У светлейшего в только что отделанной приемной зале, с еще волглыми стенами, высокими, невиданными окнами, при свете двухсот свечей, танцевали грос-фатер. Четыре музыканта – скрипка, флейта, фанфары и контрбас – дудели и пилили, обливаясь потом.
Боярыни и боярышни, хотя и в немецких, но по-русскому тяжелых – до пуда весом – платьях, без украшений, – драгоценности в то время были запрещены, – но нарумяненные, как яблоки, и с густо насурмленными в одну линию черными бровями, неловко держась за своих кавалеров, скакали и высоко подпрыгивали по вощеному полу, в общем кругу танцующих.
Посредине круга стоял герой мод и кутежей – Франц Лефорт, дебошан французский.
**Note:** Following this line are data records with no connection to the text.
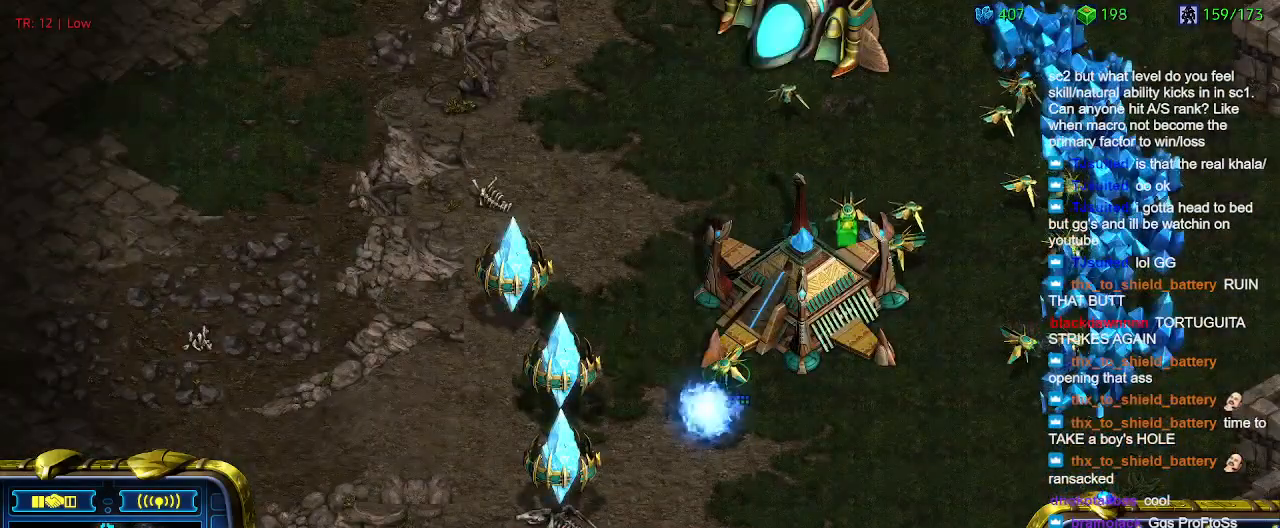
{"keys": [], "events": []}
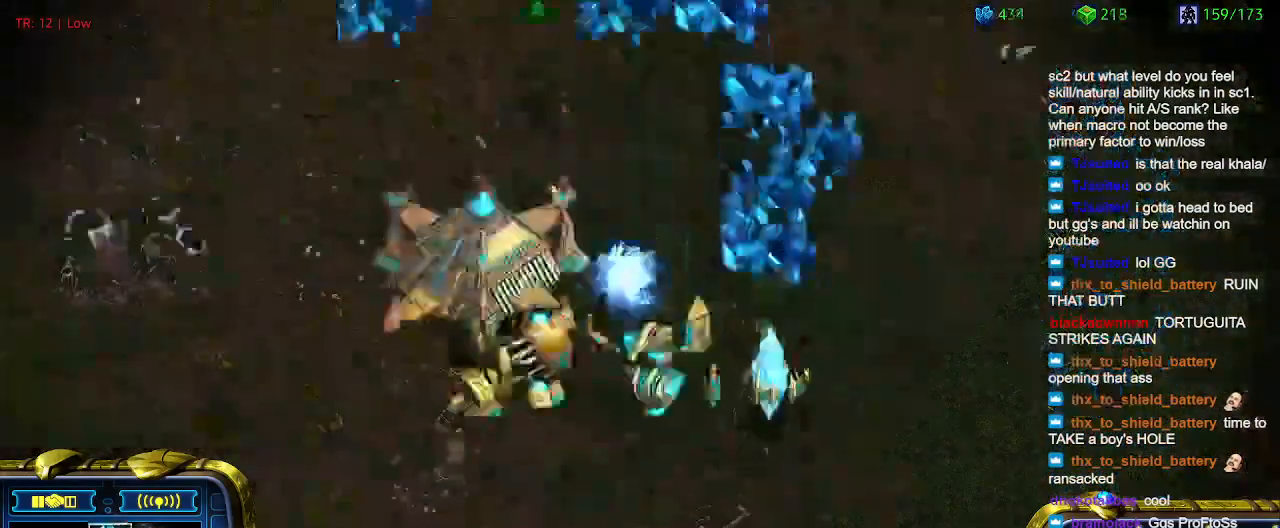
{"keys": [], "events": [[400, "q", "down"], [500, "q", "up"]]}
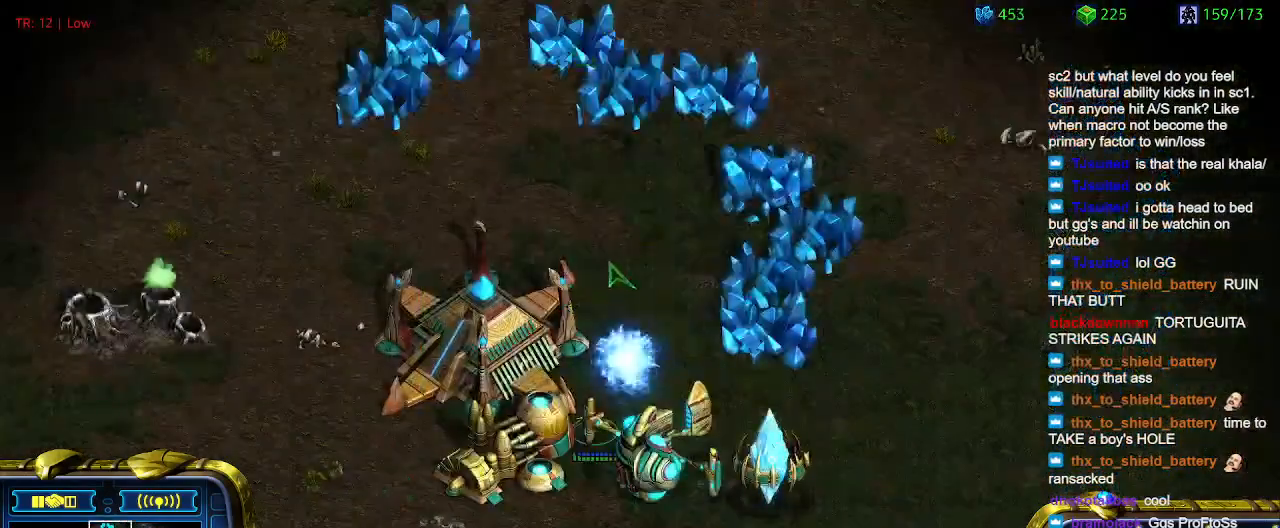
{"keys": [], "events": [[100, "s", "down"], [167, "s", "up"]]}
Бритое, тонкое лицо его с пьяными глазами было обрамлено огромным рыжим париком; букли его доходили почти до пояса. Золотой кафтан горой поднимался на бедрах. Помахивая рукой, с падающими из-за обшлага кружевами, он напевал в такт, топал красным башмачком.
Мимо него проносились, подпрыгивая, и перепуганный, потный прапорщик гвардии, с дворянскими мяса-ми, натуго перетянутыми суконным сюртуком, и долговязый, презрительный остзеец, с рыбьим взором, впалой грудью и в огромных ботфортах, и пьяный с утра, наглый государев денщик, и боярин древнего рода, не знающий хорошо, где он: в пьяном кружале, в аду, или только дурной это сон…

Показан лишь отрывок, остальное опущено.